Кажется, речь шла о техническом приборе. Название мне ни о чём не говорило. Мне вообще придётся привыкать к новому вокабуляру. Особенно Арно употребляет множество таких выражений, которые я не знаю.

Придётся всё это учить.

Как специалист по ведению разговоров, я должен сказать: Арно вёл себя в этой дискуссии крайне неуклюже. К себе в подразделение я бы такого человека не взял. Вообще никакого чутья к тому что, собственно, важно для неё. А ситуация при этом совершенно очевидная. Она его упрекала, что для таких приобретений сейчас не время, именно сейчас, когда они ждут ребёнка, есть много других важных вещей, на которые можно было потратить сбережения. И так далее. Она повторяла одни и те же аргументы, а это всегда знак слабой позиции. Ему следовало бы просто признать её правоту, разыграть сокрушённость, и у неё бы сразу отлегло. Раскаяние в большинстве случаев хороший аргумент. Совсем не обязательно, чтобы оно было искренним.

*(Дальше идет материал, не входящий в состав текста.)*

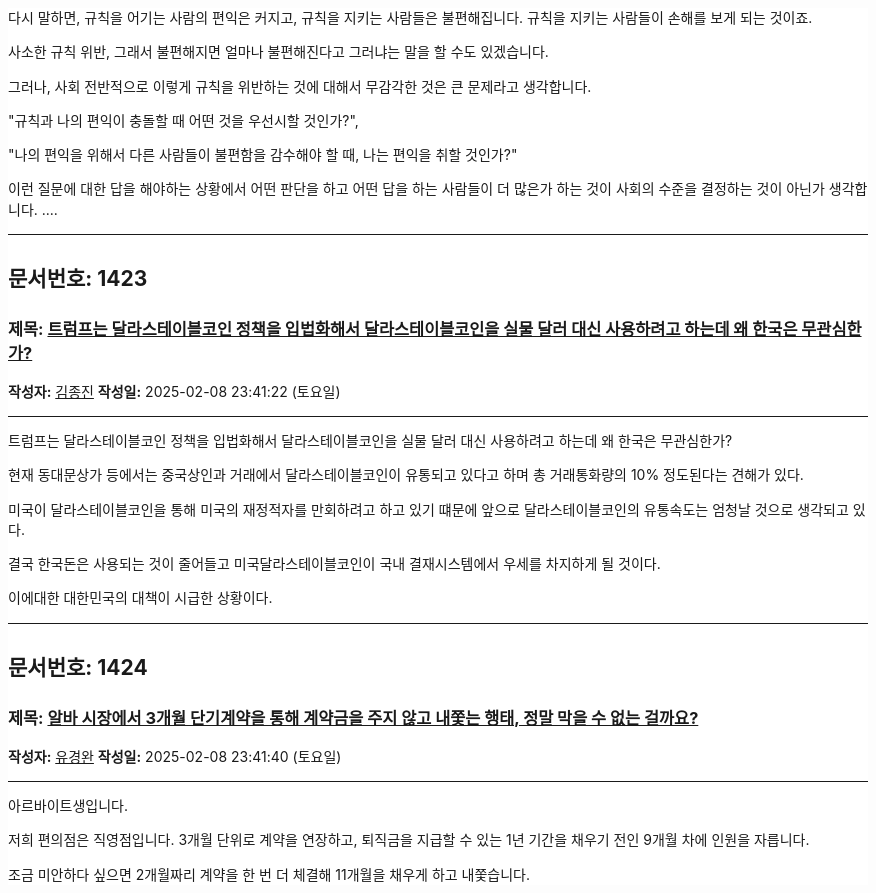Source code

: 다시 말하면, 규칙을 어기는 사람의 편익은 커지고, 규칙을 지키는 사람들은 불편해집니다. 규칙을 지키는 사람들이 손해를 보게 되는 것이죠.

사소한 규칙 위반, 그래서 불편해지면 얼마나 불편해진다고 그러냐는 말을 할 수도 있겠습니다.

그러나, 사회 전반적으로 이렇게 규칙을 위반하는 것에 대해서 무감각한 것은 큰 문제라고 생각합니다.

"규칙과 나의 편익이 충돌할 때 어떤 것을 우선시할 것인가?",

"나의 편익을 위해서 다른 사람들이 불편함을 감수해야 할 때, 나는 편익을 취할 것인가?"

이런 질문에 대한 답을 해야하는 상황에서 어떤 판단을 하고 어떤 답을 하는 사람들이 더 많은가 하는 것이 사회의 수준을 결정하는 것이 아닌가 생각합니다. ....

---





## 문서번호: 1423

### 제목: [트럼프는 달라스테이블코인 정책을 입법화해서 달라스테이블코인을 실물 달러 대신 사용하려고 하는데 왜 한국은 무관심한가?](https://q4all.kr/redirect/detail/9b5b09be-96f4-452b-82af-d7751e247022)

**작성자:** [김종진](https://q4all.kr/user/profile/2207)
**작성일:** 2025-02-08 23:41:22 (토요일)

---

트럼프는 달라스테이블코인 정책을 입법화해서 달라스테이블코인을 실물 달러 대신 사용하려고 하는데 왜 한국은 무관심한가?

현재 동대문상가 등에서는 중국상인과 거래에서 달라스테이블코인이 유통되고 있다고 하며 총 거래통화량의 10% 정도된다는 견해가 있다.

미국이 달라스테이블코인을 통해 미국의 재정적자를 만회하려고 하고 있기 떄문에 앞으로 달라스테이블코인의 유통속도는 엄청날 것으로 생각되고 있다.

결국 한국돈은 사용되는 것이 줄어들고 미국달라스테이블코인이 국내 결재시스템에서 우세를 차지하게 될 것이다.

이에대한 대한민국의 대책이 시급한 상황이다.

---





## 문서번호: 1424

### 제목: [알바 시장에서 3개월 단기계약을 통해 계약금을 주지 않고 내쫓는 행태, 정말 막을 수 없는 걸까요?](https://q4all.kr/redirect/detail/34c70c63-5726-453f-8e1a-05660b6b7f0f)

**작성자:** [유경완](https://q4all.kr/user/profile/2190)
**작성일:** 2025-02-08 23:41:40 (토요일)

---

아르바이트생입니다.

저희 편의점은 직영점입니다. 3개월 단위로 계약을 연장하고, 퇴직금을 지급할 수 있는 1년 기간을 채우기 전인 9개월 차에 인원을 자릅니다.

조금 미안하다 싶으면 2개월짜리 계약을 한 번 더 체결해 11개월을 채우게 하고 내쫓습니다.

Но он применил совершенно неправильную тактику. Совсем не вникал в её упрёки. Дескать, он понимает, почему она так волнуется, на такой стадии беременности, сказал он, это совершенно естественно, перед самыми родами. Но она, дескать, должна подумать, не связано ли её раздражение не столько с делом, сколько с её гормонами.

После чего, разумеется, она просто взорвалась.

Никуда не годный спорщик. Я бы сделал это лучше.

58

«Перед самыми родами».

Эти слова не дают мне покоя.

Перед самыми родами, это может означать всё что угодно.

Что именно он имел в виду? Дни? Недели?

Или это уже часы?

Ему следовало бы выражаться поточнее. Я никогда не любил эту расплывчатость.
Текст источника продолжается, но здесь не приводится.